— Available records —

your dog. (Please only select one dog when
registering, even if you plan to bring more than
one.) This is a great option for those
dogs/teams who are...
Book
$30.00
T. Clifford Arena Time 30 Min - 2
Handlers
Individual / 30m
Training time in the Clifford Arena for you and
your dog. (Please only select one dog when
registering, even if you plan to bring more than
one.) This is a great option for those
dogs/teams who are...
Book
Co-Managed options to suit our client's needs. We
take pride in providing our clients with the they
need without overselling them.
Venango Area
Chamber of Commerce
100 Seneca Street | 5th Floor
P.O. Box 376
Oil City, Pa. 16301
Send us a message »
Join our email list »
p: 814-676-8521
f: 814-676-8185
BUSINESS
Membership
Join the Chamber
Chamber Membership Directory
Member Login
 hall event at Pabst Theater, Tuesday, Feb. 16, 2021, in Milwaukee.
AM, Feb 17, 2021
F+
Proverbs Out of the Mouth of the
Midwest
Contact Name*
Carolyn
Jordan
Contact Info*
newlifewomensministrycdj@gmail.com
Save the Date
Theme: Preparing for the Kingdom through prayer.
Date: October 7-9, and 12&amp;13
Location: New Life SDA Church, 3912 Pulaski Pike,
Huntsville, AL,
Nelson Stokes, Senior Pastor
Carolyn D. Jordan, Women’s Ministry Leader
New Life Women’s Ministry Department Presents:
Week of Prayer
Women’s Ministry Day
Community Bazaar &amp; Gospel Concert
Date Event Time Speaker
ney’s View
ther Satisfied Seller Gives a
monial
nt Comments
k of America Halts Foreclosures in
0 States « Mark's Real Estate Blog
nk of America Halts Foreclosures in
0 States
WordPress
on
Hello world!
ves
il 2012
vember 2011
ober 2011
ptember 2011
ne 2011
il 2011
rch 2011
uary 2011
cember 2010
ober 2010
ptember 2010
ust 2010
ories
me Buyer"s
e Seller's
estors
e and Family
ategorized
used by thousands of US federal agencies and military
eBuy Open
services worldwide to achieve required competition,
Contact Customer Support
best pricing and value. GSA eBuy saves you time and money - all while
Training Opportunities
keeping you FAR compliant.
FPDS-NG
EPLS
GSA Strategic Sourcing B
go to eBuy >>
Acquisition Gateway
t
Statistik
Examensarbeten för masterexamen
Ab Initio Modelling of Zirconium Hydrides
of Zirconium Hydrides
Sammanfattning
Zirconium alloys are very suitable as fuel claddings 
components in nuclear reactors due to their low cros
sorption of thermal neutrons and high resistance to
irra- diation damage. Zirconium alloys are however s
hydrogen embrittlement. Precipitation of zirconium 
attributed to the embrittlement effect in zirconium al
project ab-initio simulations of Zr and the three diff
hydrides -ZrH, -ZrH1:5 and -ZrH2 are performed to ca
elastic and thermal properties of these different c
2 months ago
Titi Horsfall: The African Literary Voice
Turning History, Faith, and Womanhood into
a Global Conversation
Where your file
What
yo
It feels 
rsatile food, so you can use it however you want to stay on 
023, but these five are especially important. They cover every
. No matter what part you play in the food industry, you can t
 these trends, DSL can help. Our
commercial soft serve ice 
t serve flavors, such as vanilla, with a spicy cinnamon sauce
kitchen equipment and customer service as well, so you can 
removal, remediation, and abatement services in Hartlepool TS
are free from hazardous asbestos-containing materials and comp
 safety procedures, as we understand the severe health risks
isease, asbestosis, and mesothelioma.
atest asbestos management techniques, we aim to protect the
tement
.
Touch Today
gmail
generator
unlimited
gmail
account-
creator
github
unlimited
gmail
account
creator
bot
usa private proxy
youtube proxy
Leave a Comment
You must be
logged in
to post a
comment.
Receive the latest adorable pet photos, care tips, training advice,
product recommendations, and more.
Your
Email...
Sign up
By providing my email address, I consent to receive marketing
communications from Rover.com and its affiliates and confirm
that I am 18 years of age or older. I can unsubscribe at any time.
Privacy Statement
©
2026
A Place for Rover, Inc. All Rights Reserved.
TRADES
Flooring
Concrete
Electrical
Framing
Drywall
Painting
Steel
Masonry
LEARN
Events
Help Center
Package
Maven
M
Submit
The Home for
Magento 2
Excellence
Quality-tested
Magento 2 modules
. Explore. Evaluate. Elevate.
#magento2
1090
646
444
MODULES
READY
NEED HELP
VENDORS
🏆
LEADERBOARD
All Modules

— Task objective —
Return every line of the data that contains the word "thermal", matching case exactly.

— Answer —
sorption of thermal neutrons and high resistance to
elastic and thermal properties of these different c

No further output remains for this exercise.